Sound Transit has found a way for kids to pay too
Senate lawmakers have passed a substitute version of Senate Bill 5955, which would create a credit program that provides modest car tab tax relief to the public. The new substitute is even more protectionist of Sound Transit than the original.
The new version of the bill includes two notable changes:
- Beginning July 1, 2019 through June 2020, Sound Transit has to allow a one-time credit for car tab overpayments made prior to September 1, 2018. Sound Transit is given authority to develop a system for how to do this alongside the state Department of Licensing (DOL). In other words, the automatic, mandated retroactive credit that the bill used to have (and which Senate Bill 6303 still has), is no longer applicable. Since the automatic retroactive credit is no longer built into the bill, it is likely that Sound Transit officials will add bureaucratic barriers and make it difficult to receive a rebate.
As we have said before, a retroactive credit being built into car tab renewals is key. This change in the bill represents bad policy that supports Sound Transit and places an additional burden on people who should not have to jump through any more hoops to fix the agency's dishonesty.
- Through an agreement with the legislature in 2015, Sound Transit is currently required to pay a sales and use tax offset fee (3.25%) on construction contracts for Sound Transit 3 (ST3) projects (totaling $518 million over time). This money would begin flowing into an account in 2019, and would fund educational services for low-income, homeless, or foster care youth and other vulnerable populations.
The new substitute bill passed out of committee today says that the Sound Transit Board must adopt a resolution affirming they can afford to pay the fee and that doing so will not impact the delivery of ST3 projects. In other words, whether they choose to pay is entirely up to them.

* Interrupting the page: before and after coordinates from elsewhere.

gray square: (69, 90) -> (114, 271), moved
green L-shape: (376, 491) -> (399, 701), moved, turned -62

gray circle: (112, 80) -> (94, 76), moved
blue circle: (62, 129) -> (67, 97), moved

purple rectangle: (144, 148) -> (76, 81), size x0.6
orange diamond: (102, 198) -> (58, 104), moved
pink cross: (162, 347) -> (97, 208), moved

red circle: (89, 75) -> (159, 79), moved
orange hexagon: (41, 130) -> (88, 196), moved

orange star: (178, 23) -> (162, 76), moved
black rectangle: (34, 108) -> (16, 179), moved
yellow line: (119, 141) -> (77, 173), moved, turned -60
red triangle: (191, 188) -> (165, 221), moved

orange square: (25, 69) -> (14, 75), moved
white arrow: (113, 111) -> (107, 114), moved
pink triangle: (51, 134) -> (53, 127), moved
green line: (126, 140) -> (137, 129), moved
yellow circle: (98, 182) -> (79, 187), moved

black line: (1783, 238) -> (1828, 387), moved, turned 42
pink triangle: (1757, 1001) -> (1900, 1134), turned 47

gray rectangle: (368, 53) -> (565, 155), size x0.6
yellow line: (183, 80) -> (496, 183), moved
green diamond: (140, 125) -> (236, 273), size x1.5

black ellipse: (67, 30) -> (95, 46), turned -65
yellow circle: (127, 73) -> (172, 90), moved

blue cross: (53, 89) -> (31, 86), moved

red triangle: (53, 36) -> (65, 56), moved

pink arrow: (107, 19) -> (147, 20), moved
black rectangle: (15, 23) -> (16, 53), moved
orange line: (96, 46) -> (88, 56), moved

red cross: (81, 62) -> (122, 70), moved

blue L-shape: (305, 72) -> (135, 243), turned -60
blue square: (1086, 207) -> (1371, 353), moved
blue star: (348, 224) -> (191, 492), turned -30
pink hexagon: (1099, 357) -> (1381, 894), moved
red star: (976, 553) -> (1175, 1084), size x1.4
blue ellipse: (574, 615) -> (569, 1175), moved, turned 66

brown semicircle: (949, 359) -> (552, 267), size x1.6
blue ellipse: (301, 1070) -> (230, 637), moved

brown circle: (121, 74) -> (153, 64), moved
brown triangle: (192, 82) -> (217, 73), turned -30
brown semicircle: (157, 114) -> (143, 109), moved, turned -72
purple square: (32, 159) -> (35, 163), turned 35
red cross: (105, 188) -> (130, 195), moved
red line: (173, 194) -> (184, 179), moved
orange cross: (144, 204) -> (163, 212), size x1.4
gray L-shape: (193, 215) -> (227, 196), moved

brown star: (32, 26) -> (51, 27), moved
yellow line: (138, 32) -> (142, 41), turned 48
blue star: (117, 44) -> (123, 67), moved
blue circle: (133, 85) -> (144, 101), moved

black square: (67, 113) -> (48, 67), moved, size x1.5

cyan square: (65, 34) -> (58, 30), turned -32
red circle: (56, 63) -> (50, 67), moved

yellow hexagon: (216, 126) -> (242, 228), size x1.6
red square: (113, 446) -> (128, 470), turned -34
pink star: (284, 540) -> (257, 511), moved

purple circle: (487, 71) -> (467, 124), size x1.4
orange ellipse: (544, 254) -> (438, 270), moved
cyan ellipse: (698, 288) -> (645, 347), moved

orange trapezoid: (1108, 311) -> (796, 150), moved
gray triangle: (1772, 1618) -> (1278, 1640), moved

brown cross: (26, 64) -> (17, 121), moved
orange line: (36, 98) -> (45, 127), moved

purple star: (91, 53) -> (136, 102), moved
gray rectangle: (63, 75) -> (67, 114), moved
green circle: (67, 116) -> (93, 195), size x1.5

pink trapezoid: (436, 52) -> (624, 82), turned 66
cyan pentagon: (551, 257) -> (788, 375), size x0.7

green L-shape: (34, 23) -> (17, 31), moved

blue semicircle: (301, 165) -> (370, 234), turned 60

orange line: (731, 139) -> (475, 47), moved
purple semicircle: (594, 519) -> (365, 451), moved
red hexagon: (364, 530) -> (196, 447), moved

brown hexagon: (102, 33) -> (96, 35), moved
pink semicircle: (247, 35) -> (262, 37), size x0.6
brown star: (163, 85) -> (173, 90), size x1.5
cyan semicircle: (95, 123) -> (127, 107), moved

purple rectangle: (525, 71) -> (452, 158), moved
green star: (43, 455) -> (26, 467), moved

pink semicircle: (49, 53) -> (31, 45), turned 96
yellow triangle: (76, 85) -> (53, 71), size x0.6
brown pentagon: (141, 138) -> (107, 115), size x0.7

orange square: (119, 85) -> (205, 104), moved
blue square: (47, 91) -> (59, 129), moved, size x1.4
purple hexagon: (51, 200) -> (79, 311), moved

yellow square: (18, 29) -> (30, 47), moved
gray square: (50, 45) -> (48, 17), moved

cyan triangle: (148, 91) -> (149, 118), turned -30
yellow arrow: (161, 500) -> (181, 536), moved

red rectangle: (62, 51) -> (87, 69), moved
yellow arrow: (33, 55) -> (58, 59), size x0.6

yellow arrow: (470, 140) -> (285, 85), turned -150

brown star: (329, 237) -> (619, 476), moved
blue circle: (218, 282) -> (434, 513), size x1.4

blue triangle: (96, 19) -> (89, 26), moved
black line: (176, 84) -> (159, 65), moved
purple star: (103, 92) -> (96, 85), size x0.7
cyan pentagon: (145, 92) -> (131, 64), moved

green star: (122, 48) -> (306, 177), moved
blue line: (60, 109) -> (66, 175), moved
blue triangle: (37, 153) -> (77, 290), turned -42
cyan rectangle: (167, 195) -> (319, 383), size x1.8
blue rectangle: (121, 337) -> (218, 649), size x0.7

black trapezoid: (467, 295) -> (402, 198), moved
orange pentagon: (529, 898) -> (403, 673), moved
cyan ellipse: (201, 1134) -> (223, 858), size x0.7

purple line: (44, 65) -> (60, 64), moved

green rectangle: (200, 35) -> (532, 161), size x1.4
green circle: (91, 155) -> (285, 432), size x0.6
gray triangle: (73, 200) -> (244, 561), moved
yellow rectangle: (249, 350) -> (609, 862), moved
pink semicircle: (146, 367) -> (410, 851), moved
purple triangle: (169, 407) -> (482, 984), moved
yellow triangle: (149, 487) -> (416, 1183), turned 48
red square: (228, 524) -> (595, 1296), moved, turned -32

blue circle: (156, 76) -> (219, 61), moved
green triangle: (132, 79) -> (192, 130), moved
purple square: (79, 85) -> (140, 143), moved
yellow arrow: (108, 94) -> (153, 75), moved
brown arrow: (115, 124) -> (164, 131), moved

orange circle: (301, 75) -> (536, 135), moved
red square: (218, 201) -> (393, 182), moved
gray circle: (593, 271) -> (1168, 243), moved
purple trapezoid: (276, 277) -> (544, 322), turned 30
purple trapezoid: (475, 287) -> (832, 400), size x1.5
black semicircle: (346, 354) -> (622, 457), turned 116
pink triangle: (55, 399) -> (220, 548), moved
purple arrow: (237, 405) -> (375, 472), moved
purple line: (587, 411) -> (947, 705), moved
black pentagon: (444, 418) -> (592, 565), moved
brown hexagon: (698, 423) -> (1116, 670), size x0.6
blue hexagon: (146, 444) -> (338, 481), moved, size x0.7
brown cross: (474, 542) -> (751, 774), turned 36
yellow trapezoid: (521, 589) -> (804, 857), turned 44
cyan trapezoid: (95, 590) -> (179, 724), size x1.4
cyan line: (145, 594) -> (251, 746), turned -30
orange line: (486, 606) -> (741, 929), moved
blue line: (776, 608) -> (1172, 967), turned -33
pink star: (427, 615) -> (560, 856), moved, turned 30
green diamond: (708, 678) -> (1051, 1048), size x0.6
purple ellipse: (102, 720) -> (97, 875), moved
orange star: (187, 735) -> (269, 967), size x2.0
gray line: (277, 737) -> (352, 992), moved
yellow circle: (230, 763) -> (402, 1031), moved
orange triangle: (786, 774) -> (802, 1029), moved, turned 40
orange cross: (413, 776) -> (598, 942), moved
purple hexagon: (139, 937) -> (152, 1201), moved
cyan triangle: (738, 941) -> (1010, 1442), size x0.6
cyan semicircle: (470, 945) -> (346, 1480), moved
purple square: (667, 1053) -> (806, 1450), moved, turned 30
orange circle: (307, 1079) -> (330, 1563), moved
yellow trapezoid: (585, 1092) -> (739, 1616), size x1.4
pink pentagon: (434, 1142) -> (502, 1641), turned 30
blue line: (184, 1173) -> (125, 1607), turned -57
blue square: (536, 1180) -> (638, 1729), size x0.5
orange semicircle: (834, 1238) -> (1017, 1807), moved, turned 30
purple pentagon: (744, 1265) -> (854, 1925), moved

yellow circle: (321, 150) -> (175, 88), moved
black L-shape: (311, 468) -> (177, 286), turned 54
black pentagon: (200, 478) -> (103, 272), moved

By now, most people are well-acquainted with Sound Transit’s spending habits and do not recall a time when officials opted to provide taxpayers relief rather than protect their own financial interests. Moreover, given that the agency is already hundreds of millions over budget on projects like East Link and Lynnwood Link, the likelihood that they will actually volunteer to pay money, given the option not to, is slim.
Needless to say, this part of the bill also represents incredibly bad policy. Taking money away from promised educational programs for kids and giving it to Sound Transit for light rail is an inappropriate and dishonest use of taxpayer money. This provision is especially surprising as legislators constantly talk about there not being enough money for education, and that we cannot balance budgets on the backs of our most vulnerable citizens. Giving Sound Transit a $518-million reward for overcharging taxpayers, plus the likely $500+ million the agency would save in debt service payments (potentially totaling over $1 billion), erodes public trust.
It is our view that protecting families who are being unfairly taxed is more important than protecting the political and financial interests of a public agency.
Senate Bill 5955 effectively provides taxpayers with some relief in one area, while giving Sound Transit even more leverage in another. This is not real relief. It is the political appearance of relief - and allows this public agency to continue taking the most that they can from struggling families in the Puget Sound region.